— Listed records —
□ □ □ □ □ □ □

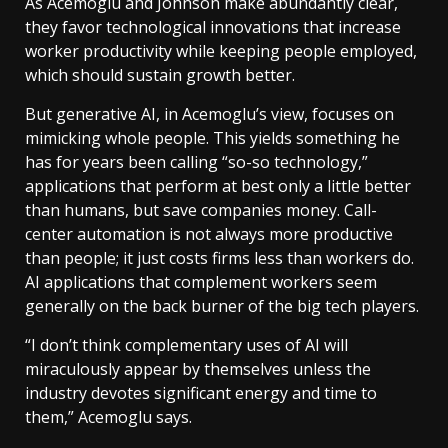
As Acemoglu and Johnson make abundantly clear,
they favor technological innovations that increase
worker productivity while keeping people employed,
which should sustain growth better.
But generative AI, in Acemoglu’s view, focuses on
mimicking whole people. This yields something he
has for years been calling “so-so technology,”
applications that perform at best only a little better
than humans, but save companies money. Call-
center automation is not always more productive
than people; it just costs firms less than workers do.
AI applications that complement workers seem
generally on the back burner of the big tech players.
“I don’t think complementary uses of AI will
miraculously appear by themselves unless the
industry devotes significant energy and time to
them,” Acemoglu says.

□ □ □ □ □ □ □

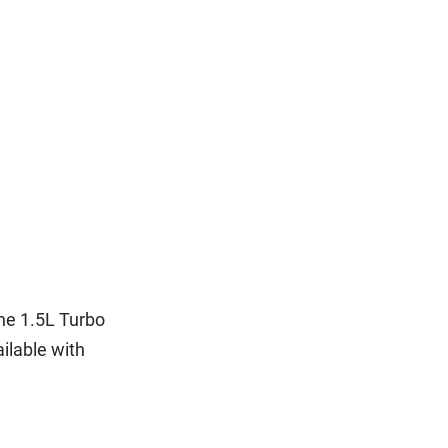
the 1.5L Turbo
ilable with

□ □ □ □ □ □ □

— Assigned task —
Please arrange the lines from the one containing "As Acemoglu and" through the one containing "than people; it", both included, as a JSON list of strings with one string per line and blank lines left out.

— Answer —
[
  "As Acemoglu and Johnson make abundantly clear,",
  "they favor technological innovations that increase",
  "worker productivity while keeping people employed,",
  "which should sustain growth better.",
  "But generative AI, in Acemoglu’s view, focuses on",
  "mimicking whole people. This yields something he",
  "has for years been calling “so-so technology,”",
  "applications that perform at best only a little better",
  "than humans, but save companies money. Call-",
  "center automation is not always more productive",
  "than people; it just costs firms less than workers do."
]